Georgia also has an extremely low electricity rate during off-peak, low-demand hours like nighttime, when many electric car owners charge their batteries. State utilities charge 1.3 cents/kwh compared to a national average of 12 cents/kwh.

Another important incentiveis the fact electric vehicle owners get access to high-occupancy-vehicle lanes, called carpool lanes. This can make the difference between arriving on time or frustratingly late in the gridlocked capital of the New South, and is an example of the sort of alluring non-economic incentive that other sustainable industries could seek to adopt.

Alexis Georgeson, spokeswoman for Tesla, which has opened its first Atlanta-area store and a second service center in recent months, says the area’s educated population – with such universities as Emory and Georgia Tech – is helping to grow the market.

But Francis notes that other creative efforts have contributed to Georgia’s unexpected boom in electric vehicles, including major employers in the area, such as Coca-Cola, installing charging stations for employee use, and both Coca-Cola and UPS using electric and other alternative fuel vehicles in their own fleets.

“That’s part of building sustainable businesses,” Francis says. “The pressure of leaders in business … makes people think: ‘If they’re doing it and I’m not, should I consider it?’”

Nonprofits have also played an important role in educating consumers about new sustainable technologies or industries, Francis says.
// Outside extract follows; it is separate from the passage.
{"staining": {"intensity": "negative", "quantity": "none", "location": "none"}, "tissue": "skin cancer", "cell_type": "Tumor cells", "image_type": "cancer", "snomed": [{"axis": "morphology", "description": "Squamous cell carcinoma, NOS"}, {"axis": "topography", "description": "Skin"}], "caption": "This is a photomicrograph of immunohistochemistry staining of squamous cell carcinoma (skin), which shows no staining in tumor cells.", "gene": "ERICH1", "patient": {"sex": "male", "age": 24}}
Meanwhile, Brockman says that manufacturers of charging stations have worked with the private and public sectors in Georgia to overcome the “chicken and egg problem” – namely, drivers won’t buy electric cars if there’s nowhere to charge them, and businesses won’t install charging stations if there aren’t enough cars to use them. Examples include Atlanta expediting permits for installing chargers, and Georgia Power offering rebates to businesses and individuals for doing the same.

All of those examples underline another key factor of the electric vehicle’s success in Georgia: collaboration. This is something other sustainable businesses can apply too. Brockman says: “You look for other participants in your value chain, and you ask, ‘How can we collaborate to the benefit of our shared customers?’ You look to collaborate.”

Timothy Pratt is an Atlanta, Georgia-based writer covering subjects ranging from soccer to immigration to GMOs. His work has appeared in The New York Times, The Economist, the Associated Press and Reuters.